▶ **About this task**
Every entry is to be set down a second time, precisely as written.

Saved entries:
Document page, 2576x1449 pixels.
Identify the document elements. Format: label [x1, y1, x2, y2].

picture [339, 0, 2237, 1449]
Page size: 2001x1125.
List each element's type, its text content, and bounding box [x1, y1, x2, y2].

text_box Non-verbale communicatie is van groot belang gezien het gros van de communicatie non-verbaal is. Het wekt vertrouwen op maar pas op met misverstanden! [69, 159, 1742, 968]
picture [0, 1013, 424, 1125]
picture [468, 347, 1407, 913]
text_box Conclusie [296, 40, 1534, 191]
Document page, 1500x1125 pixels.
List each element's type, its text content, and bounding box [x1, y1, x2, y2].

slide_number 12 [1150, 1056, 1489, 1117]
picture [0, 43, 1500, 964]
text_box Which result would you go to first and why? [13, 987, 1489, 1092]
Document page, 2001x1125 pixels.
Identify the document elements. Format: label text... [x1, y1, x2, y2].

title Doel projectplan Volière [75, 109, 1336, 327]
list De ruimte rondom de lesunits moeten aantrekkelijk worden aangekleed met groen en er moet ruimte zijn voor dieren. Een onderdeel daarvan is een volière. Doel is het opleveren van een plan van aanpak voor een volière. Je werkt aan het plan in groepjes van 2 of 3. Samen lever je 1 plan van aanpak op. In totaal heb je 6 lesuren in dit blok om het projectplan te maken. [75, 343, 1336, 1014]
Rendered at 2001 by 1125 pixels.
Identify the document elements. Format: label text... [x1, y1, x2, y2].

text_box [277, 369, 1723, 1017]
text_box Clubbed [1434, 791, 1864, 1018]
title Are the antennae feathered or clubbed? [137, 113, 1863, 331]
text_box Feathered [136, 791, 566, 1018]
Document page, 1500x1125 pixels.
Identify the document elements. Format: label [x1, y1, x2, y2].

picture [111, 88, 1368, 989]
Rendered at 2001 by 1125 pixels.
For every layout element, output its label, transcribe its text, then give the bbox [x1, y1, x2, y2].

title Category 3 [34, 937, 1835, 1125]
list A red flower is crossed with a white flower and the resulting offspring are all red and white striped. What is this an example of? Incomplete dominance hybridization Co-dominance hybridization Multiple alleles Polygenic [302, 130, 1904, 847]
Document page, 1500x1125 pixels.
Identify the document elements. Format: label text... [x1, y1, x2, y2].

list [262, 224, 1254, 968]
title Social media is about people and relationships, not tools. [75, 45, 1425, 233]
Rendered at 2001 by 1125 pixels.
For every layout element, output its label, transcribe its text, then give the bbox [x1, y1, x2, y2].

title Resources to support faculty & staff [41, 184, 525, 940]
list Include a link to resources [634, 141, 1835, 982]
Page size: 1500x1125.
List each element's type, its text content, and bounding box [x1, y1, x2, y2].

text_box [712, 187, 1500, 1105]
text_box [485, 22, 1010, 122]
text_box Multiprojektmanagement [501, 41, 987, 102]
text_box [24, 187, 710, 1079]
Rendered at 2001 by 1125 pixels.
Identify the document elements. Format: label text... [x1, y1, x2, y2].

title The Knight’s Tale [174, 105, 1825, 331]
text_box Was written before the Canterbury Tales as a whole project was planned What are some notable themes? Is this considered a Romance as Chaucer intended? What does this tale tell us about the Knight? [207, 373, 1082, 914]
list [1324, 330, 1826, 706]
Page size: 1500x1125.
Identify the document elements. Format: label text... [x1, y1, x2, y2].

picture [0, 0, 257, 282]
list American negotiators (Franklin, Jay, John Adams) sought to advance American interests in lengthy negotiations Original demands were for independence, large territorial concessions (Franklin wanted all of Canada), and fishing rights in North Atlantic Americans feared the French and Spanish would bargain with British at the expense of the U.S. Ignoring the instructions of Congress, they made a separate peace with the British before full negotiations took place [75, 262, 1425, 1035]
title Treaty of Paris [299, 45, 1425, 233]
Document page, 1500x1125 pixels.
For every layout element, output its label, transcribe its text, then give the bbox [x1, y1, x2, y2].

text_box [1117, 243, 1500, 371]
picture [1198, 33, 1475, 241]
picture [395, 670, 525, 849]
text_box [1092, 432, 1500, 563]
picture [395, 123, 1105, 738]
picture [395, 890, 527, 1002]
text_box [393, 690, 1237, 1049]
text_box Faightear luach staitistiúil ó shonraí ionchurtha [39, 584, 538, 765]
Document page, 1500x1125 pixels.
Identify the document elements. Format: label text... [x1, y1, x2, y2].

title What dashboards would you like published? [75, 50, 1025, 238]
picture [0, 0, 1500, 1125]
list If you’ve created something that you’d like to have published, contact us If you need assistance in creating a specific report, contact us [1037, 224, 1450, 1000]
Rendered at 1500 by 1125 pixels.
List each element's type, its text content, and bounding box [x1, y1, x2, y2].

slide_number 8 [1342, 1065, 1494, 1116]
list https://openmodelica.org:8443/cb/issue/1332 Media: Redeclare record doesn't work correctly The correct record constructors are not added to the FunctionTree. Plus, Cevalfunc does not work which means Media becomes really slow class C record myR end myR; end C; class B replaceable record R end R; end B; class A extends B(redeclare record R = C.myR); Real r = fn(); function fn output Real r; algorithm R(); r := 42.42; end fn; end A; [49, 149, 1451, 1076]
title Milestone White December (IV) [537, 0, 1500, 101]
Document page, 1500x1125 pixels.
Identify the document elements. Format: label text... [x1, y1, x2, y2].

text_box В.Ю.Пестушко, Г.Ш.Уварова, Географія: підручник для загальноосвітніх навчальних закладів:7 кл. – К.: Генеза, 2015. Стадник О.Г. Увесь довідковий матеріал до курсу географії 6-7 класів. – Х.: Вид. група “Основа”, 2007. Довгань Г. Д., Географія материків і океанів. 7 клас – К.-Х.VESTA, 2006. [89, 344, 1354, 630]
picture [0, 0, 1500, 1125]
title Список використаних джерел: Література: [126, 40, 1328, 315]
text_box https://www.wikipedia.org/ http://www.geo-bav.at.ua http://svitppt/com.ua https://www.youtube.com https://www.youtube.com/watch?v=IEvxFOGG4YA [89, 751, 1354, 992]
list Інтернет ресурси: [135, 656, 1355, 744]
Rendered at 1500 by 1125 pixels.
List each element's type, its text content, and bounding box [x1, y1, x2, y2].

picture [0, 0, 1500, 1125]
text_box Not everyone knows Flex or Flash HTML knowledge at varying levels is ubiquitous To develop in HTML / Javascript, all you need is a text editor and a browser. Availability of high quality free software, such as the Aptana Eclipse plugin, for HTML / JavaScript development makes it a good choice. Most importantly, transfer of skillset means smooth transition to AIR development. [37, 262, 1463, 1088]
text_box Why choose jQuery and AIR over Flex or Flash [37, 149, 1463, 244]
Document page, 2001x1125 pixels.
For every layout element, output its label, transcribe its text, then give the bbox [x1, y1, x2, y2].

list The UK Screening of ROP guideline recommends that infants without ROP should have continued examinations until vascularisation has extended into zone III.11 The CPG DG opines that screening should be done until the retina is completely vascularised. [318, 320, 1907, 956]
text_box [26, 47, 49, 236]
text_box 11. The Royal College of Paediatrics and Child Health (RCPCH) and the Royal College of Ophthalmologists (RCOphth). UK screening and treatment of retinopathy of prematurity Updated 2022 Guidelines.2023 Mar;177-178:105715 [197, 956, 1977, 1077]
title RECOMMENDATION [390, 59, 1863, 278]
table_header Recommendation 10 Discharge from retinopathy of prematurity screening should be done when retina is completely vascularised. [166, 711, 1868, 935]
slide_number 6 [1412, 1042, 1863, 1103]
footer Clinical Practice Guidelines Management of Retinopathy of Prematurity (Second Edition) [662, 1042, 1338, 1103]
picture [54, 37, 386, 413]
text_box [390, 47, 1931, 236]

▶ **Answer below**
Document page, 2576x1449 pixels.
Identify the document elements. Format: label [x1, y1, x2, y2].

picture [339, 0, 2237, 1449]
Page size: 2001x1125.
List each element's type, its text content, and bounding box [x1, y1, x2, y2].

text_box Non-verbale communicatie is van groot belang gezien het gros van de communicatie non-verbaal is. Het wekt vertrouwen op maar pas op met misverstanden! [69, 159, 1742, 968]
picture [0, 1013, 424, 1125]
picture [468, 347, 1407, 913]
text_box Conclusie [296, 40, 1534, 191]
Document page, 1500x1125 pixels.
List each element's type, its text content, and bounding box [x1, y1, x2, y2].

slide_number 12 [1150, 1056, 1489, 1117]
picture [0, 43, 1500, 964]
text_box Which result would you go to first and why? [13, 987, 1489, 1092]
Document page, 2001x1125 pixels.
Identify the document elements. Format: label text... [x1, y1, x2, y2].

title Doel projectplan Volière [75, 109, 1336, 327]
list De ruimte rondom de lesunits moeten aantrekkelijk worden aangekleed met groen en er moet ruimte zijn voor dieren. Een onderdeel daarvan is een volière. Doel is het opleveren van een plan van aanpak voor een volière. Je werkt aan het plan in groepjes van 2 of 3. Samen lever je 1 plan van aanpak op. In totaal heb je 6 lesuren in dit blok om het projectplan te maken. [75, 343, 1336, 1014]
Rendered at 2001 by 1125 pixels.
Identify the document elements. Format: label text... [x1, y1, x2, y2].

text_box [277, 369, 1723, 1017]
text_box Clubbed [1434, 791, 1864, 1018]
title Are the antennae feathered or clubbed? [137, 113, 1863, 331]
text_box Feathered [136, 791, 566, 1018]
Document page, 1500x1125 pixels.
Identify the document elements. Format: label [x1, y1, x2, y2].

picture [111, 88, 1368, 989]
Rendered at 2001 by 1125 pixels.
For every layout element, output its label, transcribe its text, then give the bbox [x1, y1, x2, y2].

title Category 3 [34, 937, 1835, 1125]
list A red flower is crossed with a white flower and the resulting offspring are all red and white striped. What is this an example of? Incomplete dominance hybridization Co-dominance hybridization Multiple alleles Polygenic [302, 130, 1904, 847]
Document page, 1500x1125 pixels.
Identify the document elements. Format: label text... [x1, y1, x2, y2].

list [262, 224, 1254, 968]
title Social media is about people and relationships, not tools. [75, 45, 1425, 233]
Rendered at 2001 by 1125 pixels.
For every layout element, output its label, transcribe its text, then give the bbox [x1, y1, x2, y2].

title Resources to support faculty & staff [41, 184, 525, 940]
list Include a link to resources [634, 141, 1835, 982]
Page size: 1500x1125.
List each element's type, its text content, and bounding box [x1, y1, x2, y2].

text_box [712, 187, 1500, 1105]
text_box [485, 22, 1010, 122]
text_box Multiprojektmanagement [501, 41, 987, 102]
text_box [24, 187, 710, 1079]
Rendered at 2001 by 1125 pixels.
Identify the document elements. Format: label text... [x1, y1, x2, y2].

title The Knight’s Tale [174, 105, 1825, 331]
text_box Was written before the Canterbury Tales as a whole project was planned What are some notable themes? Is this considered a Romance as Chaucer intended? What does this tale tell us about the Knight? [207, 373, 1082, 914]
list [1324, 330, 1826, 706]
Page size: 1500x1125.
Identify the document elements. Format: label text... [x1, y1, x2, y2].

picture [0, 0, 257, 282]
list American negotiators (Franklin, Jay, John Adams) sought to advance American interests in lengthy negotiations Original demands were for independence, large territorial concessions (Franklin wanted all of Canada), and fishing rights in North Atlantic Americans feared the French and Spanish would bargain with British at the expense of the U.S. Ignoring the instructions of Congress, they made a separate peace with the British before full negotiations took place [75, 262, 1425, 1035]
title Treaty of Paris [299, 45, 1425, 233]
Document page, 1500x1125 pixels.
For every layout element, output its label, transcribe its text, then give the bbox [x1, y1, x2, y2].

text_box [1117, 243, 1500, 371]
picture [1198, 33, 1475, 241]
picture [395, 670, 525, 849]
text_box [1092, 432, 1500, 563]
picture [395, 123, 1105, 738]
picture [395, 890, 527, 1002]
text_box [393, 690, 1237, 1049]
text_box Faightear luach staitistiúil ó shonraí ionchurtha [39, 584, 538, 765]
Document page, 1500x1125 pixels.
Identify the document elements. Format: label text... [x1, y1, x2, y2].

title What dashboards would you like published? [75, 50, 1025, 238]
picture [0, 0, 1500, 1125]
list If you’ve created something that you’d like to have published, contact us If you need assistance in creating a specific report, contact us [1037, 224, 1450, 1000]
Rendered at 1500 by 1125 pixels.
List each element's type, its text content, and bounding box [x1, y1, x2, y2].

slide_number 8 [1342, 1065, 1494, 1116]
list https://openmodelica.org:8443/cb/issue/1332 Media: Redeclare record doesn't work correctly The correct record constructors are not added to the FunctionTree. Plus, Cevalfunc does not work which means Media becomes really slow class C record myR end myR; end C; class B replaceable record R end R; end B; class A extends B(redeclare record R = C.myR); Real r = fn(); function fn output Real r; algorithm R(); r := 42.42; end fn; end A; [49, 149, 1451, 1076]
title Milestone White December (IV) [537, 0, 1500, 101]
Document page, 1500x1125 pixels.
Identify the document elements. Format: label text... [x1, y1, x2, y2].

text_box В.Ю.Пестушко, Г.Ш.Уварова, Географія: підручник для загальноосвітніх навчальних закладів:7 кл. – К.: Генеза, 2015. Стадник О.Г. Увесь довідковий матеріал до курсу географії 6-7 класів. – Х.: Вид. група “Основа”, 2007. Довгань Г. Д., Географія материків і океанів. 7 клас – К.-Х.VESTA, 2006. [89, 344, 1354, 630]
picture [0, 0, 1500, 1125]
title Список використаних джерел: Література: [126, 40, 1328, 315]
text_box https://www.wikipedia.org/ http://www.geo-bav.at.ua http://svitppt/com.ua https://www.youtube.com https://www.youtube.com/watch?v=IEvxFOGG4YA [89, 751, 1354, 992]
list Інтернет ресурси: [135, 656, 1355, 744]
Rendered at 1500 by 1125 pixels.
List each element's type, its text content, and bounding box [x1, y1, x2, y2].

picture [0, 0, 1500, 1125]
text_box Not everyone knows Flex or Flash HTML knowledge at varying levels is ubiquitous To develop in HTML / Javascript, all you need is a text editor and a browser. Availability of high quality free software, such as the Aptana Eclipse plugin, for HTML / JavaScript development makes it a good choice. Most importantly, transfer of skillset means smooth transition to AIR development. [37, 262, 1463, 1088]
text_box Why choose jQuery and AIR over Flex or Flash [37, 149, 1463, 244]
Document page, 2001x1125 pixels.
For every layout element, output its label, transcribe its text, then give the bbox [x1, y1, x2, y2].

list The UK Screening of ROP guideline recommends that infants without ROP should have continued examinations until vascularisation has extended into zone III.11 The CPG DG opines that screening should be done until the retina is completely vascularised. [318, 320, 1907, 956]
text_box [26, 47, 49, 236]
text_box 11. The Royal College of Paediatrics and Child Health (RCPCH) and the Royal College of Ophthalmologists (RCOphth). UK screening and treatment of retinopathy of prematurity Updated 2022 Guidelines.2023 Mar;177-178:105715 [197, 956, 1977, 1077]
title RECOMMENDATION [390, 59, 1863, 278]
table_header Recommendation 10 Discharge from retinopathy of prematurity screening should be done when retina is completely vascularised. [166, 711, 1868, 935]
slide_number 6 [1412, 1042, 1863, 1103]
footer Clinical Practice Guidelines Management of Retinopathy of Prematurity (Second Edition) [662, 1042, 1338, 1103]
picture [54, 37, 386, 413]
text_box [390, 47, 1931, 236]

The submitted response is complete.